Late on Thursday, Feb. 11, the New York Post reported that Secretary to the Governor Melissa DeRosa had apologized to Democratic lawmakers in Albany for withholding data about the pandemic death toll in nursing home facilities. DeRosa claimed Friday that the administration did comply with the federal government in providing the data to the Justice Department.

According to a recording of the virtual conversation that the Post obtained, DeRosa allegedly told the elected officials that the administration feared the data — which showed a higher number of nursing home deaths from COVID-19 — would have been used by the former Trump administration for political vendettas.

During his weekly appearance with Brian Lehrer on WNYC radio, de Blasio didn’t say very much when Lehrer asked about the Post report at the end of his “Ask the Mayor” appearance. However, the mayor remarked that the report was “really disturbing” and “very troubling.”

De Blasio seemed to call for further inquiry into the matter.

“We’ve got to know more. We need a full accounting of what happened” de Blasio told Lehrer. “Think about the seniors. Their lives were hanging in the balance and the families were just desperate to get them help. We need to find out what happened to make sure that it never happens again.”

Shortly after de Blasio’s appearance, the governor’s office released a statement from DeRosa offering her explanation for what happened. She insisted that the administration had been “comprehensive and transparent” in responding to the Justice Department, and that the delay of providing nursing home death data to state lawmakers was a result of bad timing.

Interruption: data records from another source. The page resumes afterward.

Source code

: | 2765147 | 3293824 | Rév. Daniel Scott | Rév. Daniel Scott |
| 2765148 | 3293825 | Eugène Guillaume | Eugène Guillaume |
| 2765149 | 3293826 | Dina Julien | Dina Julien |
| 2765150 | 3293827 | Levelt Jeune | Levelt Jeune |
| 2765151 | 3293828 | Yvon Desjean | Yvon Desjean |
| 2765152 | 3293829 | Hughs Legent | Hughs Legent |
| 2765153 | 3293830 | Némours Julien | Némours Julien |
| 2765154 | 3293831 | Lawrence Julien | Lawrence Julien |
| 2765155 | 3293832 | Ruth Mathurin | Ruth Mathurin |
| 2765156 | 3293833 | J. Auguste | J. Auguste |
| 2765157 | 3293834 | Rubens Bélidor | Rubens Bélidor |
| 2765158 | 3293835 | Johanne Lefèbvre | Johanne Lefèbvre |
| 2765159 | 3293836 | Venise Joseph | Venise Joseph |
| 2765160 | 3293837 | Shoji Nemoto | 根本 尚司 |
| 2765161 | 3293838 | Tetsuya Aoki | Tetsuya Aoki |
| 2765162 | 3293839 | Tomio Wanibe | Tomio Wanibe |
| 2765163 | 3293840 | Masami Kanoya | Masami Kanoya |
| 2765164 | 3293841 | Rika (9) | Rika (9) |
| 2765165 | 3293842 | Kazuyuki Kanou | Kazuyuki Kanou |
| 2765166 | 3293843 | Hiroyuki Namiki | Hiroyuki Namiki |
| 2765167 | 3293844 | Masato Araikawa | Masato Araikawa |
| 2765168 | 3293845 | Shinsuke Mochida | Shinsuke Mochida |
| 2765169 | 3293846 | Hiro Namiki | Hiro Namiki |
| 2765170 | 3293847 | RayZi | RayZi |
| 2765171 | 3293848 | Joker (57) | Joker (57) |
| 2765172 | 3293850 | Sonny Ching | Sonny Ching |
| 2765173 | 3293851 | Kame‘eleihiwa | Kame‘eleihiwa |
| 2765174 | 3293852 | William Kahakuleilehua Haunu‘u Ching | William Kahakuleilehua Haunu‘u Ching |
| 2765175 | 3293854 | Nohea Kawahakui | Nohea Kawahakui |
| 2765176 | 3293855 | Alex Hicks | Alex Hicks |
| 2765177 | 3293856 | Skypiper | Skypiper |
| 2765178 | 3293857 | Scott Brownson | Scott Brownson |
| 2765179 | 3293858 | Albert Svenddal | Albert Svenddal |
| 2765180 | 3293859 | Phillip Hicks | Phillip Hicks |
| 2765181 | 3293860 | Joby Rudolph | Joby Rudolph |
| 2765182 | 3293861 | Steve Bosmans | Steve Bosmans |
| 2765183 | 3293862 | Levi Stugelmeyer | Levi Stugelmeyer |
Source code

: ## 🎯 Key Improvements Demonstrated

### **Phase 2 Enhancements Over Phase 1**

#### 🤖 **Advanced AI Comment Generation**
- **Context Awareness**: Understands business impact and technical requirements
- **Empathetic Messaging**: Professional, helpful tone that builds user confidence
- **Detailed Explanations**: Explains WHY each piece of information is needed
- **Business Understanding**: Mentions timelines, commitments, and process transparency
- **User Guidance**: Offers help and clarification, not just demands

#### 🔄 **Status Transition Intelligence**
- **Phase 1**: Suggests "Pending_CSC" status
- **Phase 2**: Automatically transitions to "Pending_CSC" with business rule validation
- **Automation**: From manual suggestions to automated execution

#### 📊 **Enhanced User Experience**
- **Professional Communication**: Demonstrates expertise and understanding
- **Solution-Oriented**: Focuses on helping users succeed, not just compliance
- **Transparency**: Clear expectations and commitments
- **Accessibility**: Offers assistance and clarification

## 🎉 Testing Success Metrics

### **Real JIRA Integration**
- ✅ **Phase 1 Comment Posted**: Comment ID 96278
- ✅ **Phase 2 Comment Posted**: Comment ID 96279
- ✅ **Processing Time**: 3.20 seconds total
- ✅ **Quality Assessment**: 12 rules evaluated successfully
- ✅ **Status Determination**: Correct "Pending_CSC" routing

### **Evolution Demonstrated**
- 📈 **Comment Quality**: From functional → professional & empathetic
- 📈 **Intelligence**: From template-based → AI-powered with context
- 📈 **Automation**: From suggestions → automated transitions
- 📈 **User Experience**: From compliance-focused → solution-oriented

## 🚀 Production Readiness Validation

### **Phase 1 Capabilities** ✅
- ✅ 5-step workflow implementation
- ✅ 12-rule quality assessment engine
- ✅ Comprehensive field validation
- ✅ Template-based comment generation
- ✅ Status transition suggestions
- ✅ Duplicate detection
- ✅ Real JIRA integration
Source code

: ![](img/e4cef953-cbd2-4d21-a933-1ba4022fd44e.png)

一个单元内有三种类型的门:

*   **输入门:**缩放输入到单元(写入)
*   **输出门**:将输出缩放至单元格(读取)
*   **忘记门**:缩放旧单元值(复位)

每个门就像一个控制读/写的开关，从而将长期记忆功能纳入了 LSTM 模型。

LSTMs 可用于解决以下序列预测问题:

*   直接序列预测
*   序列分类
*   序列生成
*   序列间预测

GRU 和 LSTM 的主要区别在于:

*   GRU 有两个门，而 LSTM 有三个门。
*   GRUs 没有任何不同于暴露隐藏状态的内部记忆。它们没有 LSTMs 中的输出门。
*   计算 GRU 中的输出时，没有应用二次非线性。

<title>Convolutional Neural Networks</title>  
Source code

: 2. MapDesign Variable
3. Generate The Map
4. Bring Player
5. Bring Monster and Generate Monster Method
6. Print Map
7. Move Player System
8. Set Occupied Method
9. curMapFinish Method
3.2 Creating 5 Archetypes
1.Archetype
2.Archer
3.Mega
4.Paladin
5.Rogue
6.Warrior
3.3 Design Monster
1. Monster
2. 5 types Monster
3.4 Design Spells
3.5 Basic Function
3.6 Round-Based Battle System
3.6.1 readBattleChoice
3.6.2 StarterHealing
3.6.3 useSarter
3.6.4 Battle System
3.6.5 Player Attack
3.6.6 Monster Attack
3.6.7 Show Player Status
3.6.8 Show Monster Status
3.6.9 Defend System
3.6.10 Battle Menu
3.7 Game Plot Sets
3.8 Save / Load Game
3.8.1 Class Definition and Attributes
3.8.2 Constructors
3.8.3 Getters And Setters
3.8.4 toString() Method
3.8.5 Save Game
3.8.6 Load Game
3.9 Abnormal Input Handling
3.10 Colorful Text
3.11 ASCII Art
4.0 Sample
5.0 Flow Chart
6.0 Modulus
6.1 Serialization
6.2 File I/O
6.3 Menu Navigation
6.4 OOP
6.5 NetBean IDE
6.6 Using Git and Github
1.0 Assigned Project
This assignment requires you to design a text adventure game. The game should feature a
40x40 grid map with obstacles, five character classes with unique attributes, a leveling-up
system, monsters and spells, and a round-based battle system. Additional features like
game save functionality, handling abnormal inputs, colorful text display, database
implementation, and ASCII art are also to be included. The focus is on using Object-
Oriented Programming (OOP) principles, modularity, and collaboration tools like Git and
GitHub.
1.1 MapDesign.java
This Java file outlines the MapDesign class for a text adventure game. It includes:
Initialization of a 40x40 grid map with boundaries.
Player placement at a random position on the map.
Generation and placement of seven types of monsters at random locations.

“I was explaining that when we received the DOJ (Department of Justice) inquiry, we needed to temporarily set aside the Legislature’s request to deal with the federal request first. We informed the houses of this at the time. We were comprehensive and transparent in our responses to the DOJ, and then had to immediately focus our resources on the second wave and vaccine rollout,” DeRosa said. “As I said on a call with legislators, we could not fulfill their request as quickly as anyone would have liked. But we are committed to being better partners going forward as we share the same goal of keeping New Yorkers as healthy as possible during the pandemic.”

In recent months, Governor Andrew Cuomo had taken flak, particularly from political opponents, over COVID-19 fatalities at nursing homes during the height of the pandemic.

However, an independent investigation by state Attorney General Letitia James found that the Cuomo administration had undercounted COVID-19 deaths at nursing home facilities; nursing home operators were also found at fault for not following proper medical protocols to protect patients and staff.

The updated count was quietly published on the state Department of Health’s website on Feb. 6 after a judge ruled that the state had to release all nursing home data in response to a Freedom of Information Law request submitted by the Empire Center for Public Policy, an Albany-based think tank.

To comply with the ruling, the state updated its list of COVID-19 deaths at long-term care facilities to include the number of residents who died outside the facility, such as in a local hospital. Previously, the state had only published the number of confirmed and presumed deaths onsite.

The inclusion of out-of-facility fatalities raised the total death toll 63 percent higher than it had been just 10 days before, and particularly boosted the death count at adult homes. Unlike nursing homes, which can provide intensive medical care, assisted living facilities and adult homes have fewer medical resources, meaning that most residents with life-threatening COVID-19 symptoms are sent to the hospital.

This story first appeared on amny.com.